- Born: May 5, 1642 London, England
- Died: 17 June 1718 (aged 76) Shotover, England

Education
- Alma mater: The Queen's College, Oxford

Philosophical work
- Era: 17th-century philosophy
- Region: Western philosophy
- Main interests: Political philosophy

= James Tyrrell (writer) =

English author, Whig political philosopher and historian

James Tyrrell (5 May 1642 - 17 June 1718) was an English author, Whig political philosopher, and historian. He was the grandson of James Ussher and a friend of John Locke.

==Life==
James Tyrrell was born in London, the eldest son of Sir Timothy Tyrrell and Elizabeth Tyrrell (née Ussher), the only daughter of Archbishop James Ussher. His younger sister Eleanor married the deist Charles Blount. He lived in Oakley, Buckinghamshire. He was married to Mary Hutchinson (1645-1687), daughter of Sir Michael Hutchinson of Fladbury, Worcestershire. They had at least three children, including James Tyrrell and Mary and another son.

Educated at The Queen's College, Oxford (MA, 1663), he became a barrister in 1666 and a justice of the peace in Buckinghamshire. He was deprived of this office by James II for failing to support the Declaration of Indulgence. At the time of the Peace of Rijswijk (1697), he was persuaded back into public service by Thomas Herbert, 8th Earl of Pembroke (Lord Pembroke) to become Commissioner of the Privy Seal.

Tyrrell was a friend and supporter of John Locke, who stayed at Tyrrell's home during a period when he was apparently working on his Two Treatises on Government. Tyrrell's thinking appears to have been influential in the development of Locke's, and for a time his writings were more influential than Locke's in the emergence of Whig thinking and policies.

When Pierre Des Maizeaux set about compiling A Collection of Several Pieces of Mr. John Locke, a posthumous edition of lesser-known works and manuscripts, he recorded his conversations with Tyrrell who spoke at some length about his friend. The manuscript was discovered in 2021.

He spent his later years in Shotover, near Oxford and began building Shotover Park there, where he died on 17 June 1718, though he is buried in the church in Oakley.

According to a memorial to him, "He was a man of rare integrity, gravity, and wisdom: had never polished himself out of his sincerity: nor refined his behaviour to the prejudice of his virtue. He was a warm and zealous lover of his country, & of that system of religion and law which he well knew could only support it."

==Works==
His Patriarcha non monarcha (1681) was a reply to Robert Filmer's Patriarcha; it also included references to Thomas Hobbes, and was also influenced by Samuel Pufendorf. A Brief Disquisition of the Law of Nature was an English abridgment of Richard Cumberland's De legibus naturae. Bibliothetica politica was a huge compendium of Whig constitutional theory.

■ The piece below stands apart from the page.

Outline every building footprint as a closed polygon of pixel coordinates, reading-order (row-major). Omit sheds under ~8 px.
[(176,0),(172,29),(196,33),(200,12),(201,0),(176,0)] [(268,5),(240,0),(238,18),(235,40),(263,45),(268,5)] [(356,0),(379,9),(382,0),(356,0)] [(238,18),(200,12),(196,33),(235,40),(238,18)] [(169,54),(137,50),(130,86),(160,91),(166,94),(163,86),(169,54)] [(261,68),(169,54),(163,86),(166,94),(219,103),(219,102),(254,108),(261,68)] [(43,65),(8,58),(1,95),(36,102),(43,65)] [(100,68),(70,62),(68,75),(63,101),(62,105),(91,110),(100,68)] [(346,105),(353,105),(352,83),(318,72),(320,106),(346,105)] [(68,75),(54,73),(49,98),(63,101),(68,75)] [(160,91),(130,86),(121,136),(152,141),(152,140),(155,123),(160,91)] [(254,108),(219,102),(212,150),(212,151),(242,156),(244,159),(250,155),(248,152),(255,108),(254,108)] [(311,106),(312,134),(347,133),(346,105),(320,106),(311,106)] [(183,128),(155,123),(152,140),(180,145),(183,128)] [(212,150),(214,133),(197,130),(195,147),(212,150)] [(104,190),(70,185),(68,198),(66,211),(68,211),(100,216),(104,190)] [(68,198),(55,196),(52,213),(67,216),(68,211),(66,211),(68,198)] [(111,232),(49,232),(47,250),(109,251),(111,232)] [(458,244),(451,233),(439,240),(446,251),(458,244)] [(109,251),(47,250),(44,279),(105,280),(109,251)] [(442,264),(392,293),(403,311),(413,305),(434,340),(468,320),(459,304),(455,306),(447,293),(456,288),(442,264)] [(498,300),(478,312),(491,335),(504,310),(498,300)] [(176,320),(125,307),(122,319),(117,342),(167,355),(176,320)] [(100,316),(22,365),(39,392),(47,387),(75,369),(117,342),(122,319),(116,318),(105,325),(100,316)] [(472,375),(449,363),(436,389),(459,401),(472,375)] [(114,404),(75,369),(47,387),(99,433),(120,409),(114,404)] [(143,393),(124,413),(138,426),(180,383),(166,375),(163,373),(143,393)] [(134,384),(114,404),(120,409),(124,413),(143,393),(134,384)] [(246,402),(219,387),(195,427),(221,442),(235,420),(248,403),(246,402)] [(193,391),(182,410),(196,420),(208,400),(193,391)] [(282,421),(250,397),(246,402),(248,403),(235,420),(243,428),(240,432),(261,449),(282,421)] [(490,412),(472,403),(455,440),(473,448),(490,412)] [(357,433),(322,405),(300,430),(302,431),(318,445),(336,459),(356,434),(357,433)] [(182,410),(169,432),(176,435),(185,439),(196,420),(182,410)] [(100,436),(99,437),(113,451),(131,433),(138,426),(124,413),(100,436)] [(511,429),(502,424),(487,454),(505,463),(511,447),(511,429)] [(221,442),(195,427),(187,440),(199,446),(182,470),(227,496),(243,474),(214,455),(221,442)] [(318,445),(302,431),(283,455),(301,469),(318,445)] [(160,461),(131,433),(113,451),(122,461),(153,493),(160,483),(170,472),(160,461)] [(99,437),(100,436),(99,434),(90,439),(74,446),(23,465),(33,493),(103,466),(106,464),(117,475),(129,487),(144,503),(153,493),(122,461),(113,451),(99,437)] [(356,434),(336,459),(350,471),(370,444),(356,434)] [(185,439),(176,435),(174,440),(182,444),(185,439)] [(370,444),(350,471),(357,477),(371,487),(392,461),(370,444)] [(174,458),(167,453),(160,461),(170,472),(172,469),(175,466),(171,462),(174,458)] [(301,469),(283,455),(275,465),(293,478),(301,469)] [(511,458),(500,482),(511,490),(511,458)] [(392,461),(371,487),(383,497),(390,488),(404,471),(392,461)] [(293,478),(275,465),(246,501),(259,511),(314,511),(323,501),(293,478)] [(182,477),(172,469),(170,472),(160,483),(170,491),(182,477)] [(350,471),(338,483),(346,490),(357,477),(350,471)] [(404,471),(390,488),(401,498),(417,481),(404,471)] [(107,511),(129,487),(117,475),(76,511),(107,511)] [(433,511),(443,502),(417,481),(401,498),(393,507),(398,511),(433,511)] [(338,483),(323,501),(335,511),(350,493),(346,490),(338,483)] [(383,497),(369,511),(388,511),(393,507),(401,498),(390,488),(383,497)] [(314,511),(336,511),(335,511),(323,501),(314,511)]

- Patriarcha non monarcha. The patriarch unmonarch'd: being observations on a late treatise and divers other miscellanies, published under the name of Sir Robert Filmer baronet. In which the falseness of those opinions that would make monarchy jure divino are laid open: and the true principles of government and property (especially in our kingdom) asserted. By a lover of truth and of his country, 1681
- A brief disquisition of the law of nature, according to the principles laid down in the reverend Dr. Cumberland's (now Lord Bishop of Peterborough's) Latin treatise on that subject. As also his considerations of Mr. Hobbs's principles put into another method, 1692
- Bibliotheca politica: or An enquiry into the ancient constitution of the English government; both in respect to the just extent of regal power, and the rights and liberties of the subject. Wherein all the chief arguments, as well against, as for the late revolution, are impartially represented, and considered, in thirteen dialogues. Collected out of the best authors, as well antient as modern ..., 1694
- The General History of England, both Ecclesiastical and Civil (5 volumes, published between 1700 and 1704). In which Tyrrell demonstrates that the liberties of the people are not concessions of kings.

==Sources ==
- Julia Rudolph, Revolution by Degrees: James Tyrrell and Whig Political Thought in the Late Seventeenth Century (Studies in Modern History), 2002.